▸ Task requirements: Copy the listing below line for line, without changing anything, and leave out the pictures.

——————

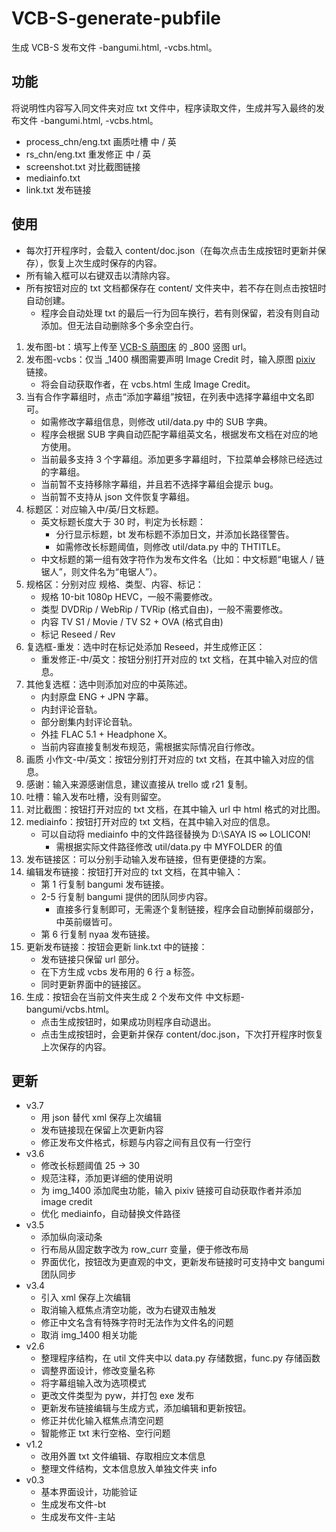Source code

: # VCB-S-generate-pubfile
生成 VCB-S 发布文件 -bangumi.html, -vcbs.html。  

## 功能
将说明性内容写入同文件夹对应 txt 文件中，程序读取文件，生成并写入最终的发布文件 -bangumi.html, -vcbs.html。  
- process_chn/eng.txt 画质吐槽 中 / 英
- rs_chn/eng.txt 重发修正 中 / 英
- screenshot.txt 对比截图链接
- mediainfo.txt
- link.txt 发布链接

## 使用
- 每次打开程序时，会载入 content/doc.json（在每次点击生成按钮时更新并保存），恢复上次生成时保存的内容。
- 所有输入框可以右键双击以清除内容。
- 所有按钮对应的 txt 文档都保存在 content/ 文件夹中，若不存在则点击按钮时自动创建。
  - 程序会自动处理 txt 的最后一行为回车换行，若有则保留，若没有则自动添加。但无法自动删除多个多余空白行。
1. 发布图-bt：填写上传至 [VCB-S 萌图床](https://img.2222.moe/vcbs) 的 _800 竖图 url。
2. 发布图-vcbs：仅当 _1400 横图需要声明 Image Credit 时，输入原图 [pixiv](https://www.pixiv.net/) 链接。
   - 将会自动获取作者，在 vcbs.html 生成 Image Credit。
3. 当有合作字幕组时，点击“添加字幕组”按钮，在列表中选择字幕组中文名即可。
   - 如需修改字幕组信息，则修改 util/data.py 中的 SUB 字典。
   - 程序会根据 SUB 字典自动匹配字幕组英文名，根据发布文档在对应的地方使用。
   - 当前最多支持 3 个字幕组。添加更多字幕组时，下拉菜单会移除已经选过的字幕组。
   - 当前暂不支持移除字幕组，并且若不选择字幕组会提示 bug。
   - 当前暂不支持从 json 文件恢复字幕组。
4. 标题区：对应输入中/英/日文标题。
   - 英文标题长度大于 30 时，判定为长标题：
     - 分行显示标题，bt 发布标题不添加日文，并添加长路径警告。
     - 如需修改长标题阈值，则修改 util/data.py 中的 THTITLE。
   - 中文标题的第一组有效字符作为发布文件名（比如：中文标题“电锯人 / 链锯人”，则文件名为“电锯人”）。
5. 规格区：分别对应 规格、类型、内容、标记：
   - 规格 10-bit 1080p HEVC，一般不需要修改。
   - 类型 DVDRip / WebRip / TVRip (格式自由)，一般不需要修改。
   - 内容 TV S1 / Movie / TV S2 + OVA (格式自由)
   - 标记 Reseed / Rev
6. 复选框-重发：选中时在标记处添加 Reseed，并生成修正区：
   - 重发修正-中/英文：按钮分别打开对应的 txt 文档，在其中输入对应的信息。
7. 其他复选框：选中则添加对应的中英陈述。
   - 内封原盘 ENG + JPN 字幕。
   - 内封评论音轨。
   - 部分剧集内封评论音轨。
   - 外挂 FLAC 5.1 + Headphone X。
   - 当前内容直接复制发布规范，需根据实际情况自行修改。
8. 画质 小作文-中/英文：按钮分别打开对应的 txt 文档，在其中输入对应的信息。
9. 感谢：输入来源感谢信息，建议直接从 trello 或 r21 复制。
10. 吐槽：输入发布吐槽，没有则留空。
11. 对比截图：按钮打开对应的 txt 文档，在其中输入 url 中 html 格式的对比图。
12. mediainfo：按钮打开对应的 txt 文档，在其中输入对应的信息。
    - 可以自动将 mediainfo 中的文件路径替换为 D:\SAYA IS ∞ LOLICON!
      - 需根据实际文件路径修改 util/data.py 中 MYFOLDER 的值
13. 发布链接区：可以分别手动输入发布链接，但有更便捷的方案。
14. 编辑发布链接：按钮打开对应的 txt 文档，在其中输入：
    - 第 1 行复制 bangumi 发布链接。
    - 2-5 行复制 bangumi 提供的团队同步内容。
      - 直接多行复制即可，无需逐个复制链接，程序会自动删掉前缀部分，中英前缀皆可。
    - 第 6 行复制 nyaa 发布链接。
15. 更新发布链接：按钮会更新 link.txt 中的链接：
    - 发布链接只保留 url 部分。
    - 在下方生成 vcbs 发布用的 6 行 a 标签。
    - 同时更新界面中的链接区。
16. 生成：按钮会在当前文件夹生成 2 个发布文件 中文标题-bangumi/vcbs.html。
    - 点击生成按钮时，如果成功则程序自动退出。
    - 点击生成按钮时，会更新并保存 content/doc.json，下次打开程序时恢复上次保存的内容。

## 更新
- v3.7
  - 用 json 替代 xml 保存上次编辑
  - 发布链接现在保留上次更新内容
  - 修正发布文件格式，标题与内容之间有且仅有一行空行
- v3.6
  - 修改长标题阈值 25 -> 30
  - 规范注释，添加更详细的使用说明
  - 为 img_1400 添加爬虫功能，输入 pixiv 链接可自动获取作者并添加 image credit
  - 优化 mediainfo，自动替换文件路径
- v3.5
  - 添加纵向滚动条
  - 行布局从固定数字改为 row_curr 变量，便于修改布局
  - 界面优化，按钮改为更直观的中文，更新发布链接时可支持中文 bangumi 团队同步
- v3.4
  - 引入 xml 保存上次编辑
  - 取消输入框焦点清空功能，改为右键双击触发
  - 修正中文名含有特殊字符时无法作为文件名的问题
  - 取消 img_1400 相关功能
- v2.6
  - 整理程序结构，在 util 文件夹中以 data.py 存储数据，func.py 存储函数
  - 调整界面设计，修改变量名称
  - 将字幕组输入改为选项模式
  - 更改文件类型为 pyw，并打包 exe 发布
  - 更新发布链接编辑与生成方式，添加编辑和更新按钮。
  - 修正并优化输入框焦点清空问题
  - 智能修正 txt 末行空格、空行问题
- v1.2
  - 改用外置 txt 文件编辑、存取相应文本信息
  - 整理文件结构，文本信息放入单独文件夹 info
- v0.3
  - 基本界面设计，功能验证
  - 生成发布文件-bt
  - 生成发布文件-主站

——————

▸ Task answer:
Source code

: # VCB-S-generate-pubfile
生成 VCB-S 发布文件 -bangumi.html, -vcbs.html。  

## 功能
将说明性内容写入同文件夹对应 txt 文件中，程序读取文件，生成并写入最终的发布文件 -bangumi.html, -vcbs.html。  
- process_chn/eng.txt 画质吐槽 中 / 英
- rs_chn/eng.txt 重发修正 中 / 英
- screenshot.txt 对比截图链接
- mediainfo.txt
- link.txt 发布链接

## 使用
- 每次打开程序时，会载入 content/doc.json（在每次点击生成按钮时更新并保存），恢复上次生成时保存的内容。
- 所有输入框可以右键双击以清除内容。
- 所有按钮对应的 txt 文档都保存在 content/ 文件夹中，若不存在则点击按钮时自动创建。
  - 程序会自动处理 txt 的最后一行为回车换行，若有则保留，若没有则自动添加。但无法自动删除多个多余空白行。
1. 发布图-bt：填写上传至 [VCB-S 萌图床](https://img.2222.moe/vcbs) 的 _800 竖图 url。
2. 发布图-vcbs：仅当 _1400 横图需要声明 Image Credit 时，输入原图 [pixiv](https://www.pixiv.net/) 链接。
   - 将会自动获取作者，在 vcbs.html 生成 Image Credit。
3. 当有合作字幕组时，点击“添加字幕组”按钮，在列表中选择字幕组中文名即可。
   - 如需修改字幕组信息，则修改 util/data.py 中的 SUB 字典。
   - 程序会根据 SUB 字典自动匹配字幕组英文名，根据发布文档在对应的地方使用。
   - 当前最多支持 3 个字幕组。添加更多字幕组时，下拉菜单会移除已经选过的字幕组。
   - 当前暂不支持移除字幕组，并且若不选择字幕组会提示 bug。
   - 当前暂不支持从 json 文件恢复字幕组。
4. 标题区：对应输入中/英/日文标题。
   - 英文标题长度大于 30 时，判定为长标题：
     - 分行显示标题，bt 发布标题不添加日文，并添加长路径警告。
     - 如需修改长标题阈值，则修改 util/data.py 中的 THTITLE。
   - 中文标题的第一组有效字符作为发布文件名（比如：中文标题“电锯人 / 链锯人”，则文件名为“电锯人”）。
5. 规格区：分别对应 规格、类型、内容、标记：
   - 规格 10-bit 1080p HEVC，一般不需要修改。
   - 类型 DVDRip / WebRip / TVRip (格式自由)，一般不需要修改。
   - 内容 TV S1 / Movie / TV S2 + OVA (格式自由)
   - 标记 Reseed / Rev
6. 复选框-重发：选中时在标记处添加 Reseed，并生成修正区：
   - 重发修正-中/英文：按钮分别打开对应的 txt 文档，在其中输入对应的信息。
7. 其他复选框：选中则添加对应的中英陈述。
   - 内封原盘 ENG + JPN 字幕。
   - 内封评论音轨。
   - 部分剧集内封评论音轨。
   - 外挂 FLAC 5.1 + Headphone X。
   - 当前内容直接复制发布规范，需根据实际情况自行修改。
8. 画质 小作文-中/英文：按钮分别打开对应的 txt 文档，在其中输入对应的信息。
9. 感谢：输入来源感谢信息，建议直接从 trello 或 r21 复制。
10. 吐槽：输入发布吐槽，没有则留空。
11. 对比截图：按钮打开对应的 txt 文档，在其中输入 url 中 html 格式的对比图。
12. mediainfo：按钮打开对应的 txt 文档，在其中输入对应的信息。
    - 可以自动将 mediainfo 中的文件路径替换为 D:\SAYA IS ∞ LOLICON!
      - 需根据实际文件路径修改 util/data.py 中 MYFOLDER 的值
13. 发布链接区：可以分别手动输入发布链接，但有更便捷的方案。
14. 编辑发布链接：按钮打开对应的 txt 文档，在其中输入：
    - 第 1 行复制 bangumi 发布链接。
    - 2-5 行复制 bangumi 提供的团队同步内容。
      - 直接多行复制即可，无需逐个复制链接，程序会自动删掉前缀部分，中英前缀皆可。
    - 第 6 行复制 nyaa 发布链接。
15. 更新发布链接：按钮会更新 link.txt 中的链接：
    - 发布链接只保留 url 部分。
    - 在下方生成 vcbs 发布用的 6 行 a 标签。
    - 同时更新界面中的链接区。
16. 生成：按钮会在当前文件夹生成 2 个发布文件 中文标题-bangumi/vcbs.html。
    - 点击生成按钮时，如果成功则程序自动退出。
    - 点击生成按钮时，会更新并保存 content/doc.json，下次打开程序时恢复上次保存的内容。

## 更新
- v3.7
  - 用 json 替代 xml 保存上次编辑
  - 发布链接现在保留上次更新内容
  - 修正发布文件格式，标题与内容之间有且仅有一行空行
- v3.6
  - 修改长标题阈值 25 -> 30
  - 规范注释，添加更详细的使用说明
  - 为 img_1400 添加爬虫功能，输入 pixiv 链接可自动获取作者并添加 image credit
  - 优化 mediainfo，自动替换文件路径
- v3.5
  - 添加纵向滚动条
  - 行布局从固定数字改为 row_curr 变量，便于修改布局
  - 界面优化，按钮改为更直观的中文，更新发布链接时可支持中文 bangumi 团队同步
- v3.4
  - 引入 xml 保存上次编辑
  - 取消输入框焦点清空功能，改为右键双击触发
  - 修正中文名含有特殊字符时无法作为文件名的问题
  - 取消 img_1400 相关功能
- v2.6
  - 整理程序结构，在 util 文件夹中以 data.py 存储数据，func.py 存储函数
  - 调整界面设计，修改变量名称
  - 将字幕组输入改为选项模式
  - 更改文件类型为 pyw，并打包 exe 发布
  - 更新发布链接编辑与生成方式，添加编辑和更新按钮。
  - 修正并优化输入框焦点清空问题
  - 智能修正 txt 末行空格、空行问题
- v1.2
  - 改用外置 txt 文件编辑、存取相应文本信息
  - 整理文件结构，文本信息放入单独文件夹 info
- v0.3
  - 基本界面设计，功能验证
  - 生成发布文件-bt
  - 生成发布文件-主站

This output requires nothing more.